**Apply what you read:**
**1)** In two sentences, summarize the passage on hip-hop and the Grammys.
**2)** Write the next part of the passage on hip-hop and the Grammys, picking up after its final sentence.

**Text excerpt:**

▼

Things haven't gotten much better. Earlier this year, when Macklemore won Best Rap Album over Kendrick Lamar, he was embarrassingly embarrassed, to the point where he texted Lamar an apology and infamously posted it for the world to see. As Drake subsequently pointed out, that was a questionable and pretty cowardly move, but it also provided an awkward glimpse into how artists in the genre's inner circle feel about what it means to win a Grammy today. "This is how the world works," Drake said, tacitly acknowledging the politics at play. "Whether people wanna say it's racial, or whether it's just the fact that [Macklemore] tapped into something we can't tap into."

3. Only three Album of the Year awards have ever been given to hip-hop records
Hip-hop albums often get stuck in the rap categories, and don't have the same chances when it comes to competing for the big titles. The last hip-hop record to win Album of the Year was OutKast'sSpeakerboxxx/The Love Below in 2004. In the years since, Kanye West's Late Registration lost out to U2; Lil Wayne's Tha Carter IIIlost out to Robert Plant and Alison Krauss; Frank Ocean's channel ORANGE lost out to Mumford and Sons, and Kendrick Lamar's good kid, m.A.A.d city was skipped over for Daft Punk. This year, no hip-hop albums were nominated.

▲

**Source data:**
▼

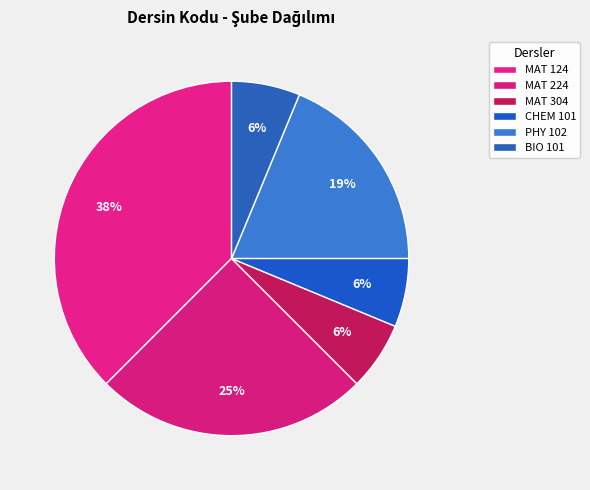

How many slices are in this pie chart?

6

▲

**Answers for each item:**
**1)** After Macklemore won Best Rap Album over Kendrick Lamar, he texted Lamar an apology and posted it publicly, a move Drake called questionable and cowardly while acknowledging the politics behind winning a Grammy. Hip-hop albums rarely compete for the top awards: the last to win Album of the Year was OutKast's Speakerboxxx/The Love Below in 2004, later contenders by Kanye West, Lil Wayne, Frank Ocean and Kendrick Lamar lost, and no hip-hop albums were nominated this year.

**2)**
4. Kanye hasn't been up for Album of the Year since Graduation
Of all these snubs, Yeezy's feels the most prolonged. For a while, the Grammys treated West favorably: The College Dropout andGraduation were, like Late Registration, both nominated for Album of the Year, despite not winning. But 2008 marked West's last nomination for Album of the Year. 808s & Heartbreak didn't receive a nod for either Album of the Year or Best Rap Album; My Beautiful Dark Twisted Fantasy, Watch The Throne and Yeezus—according to Metacritic, the three most critically acclaimed albums he has ever made—were only nominated for the latter category, not the more prestigious former. Metacritic also determined that Yeezus, despite suffering diminishing sales figures after its release, was overall the most critically acclaimed album of 2013. But Album of the Year that year went to inoffensive English folk group Mumford and Sons, whose Babel was the highest-selling debut album in the US in 2012, despite having a much lower critical score.

West, who has never stopped short of saying what's on his mind when it comes to sacred American institutions and their gatekeepers,offered a salient critique during a Yeezus concert in 2013. "Fuck those nominations!" he told the crowd, speaking of the Best Rap Album and Best Rap Song tips he had just received. "I'm 36 years old and I have 21 Grammys. That's the most Grammys of any 36-year-old. Out of all of those 21 Grammys, I've never won a Grammy against a white artist… What are they trying to say? Do they think that I wouldn't notice?"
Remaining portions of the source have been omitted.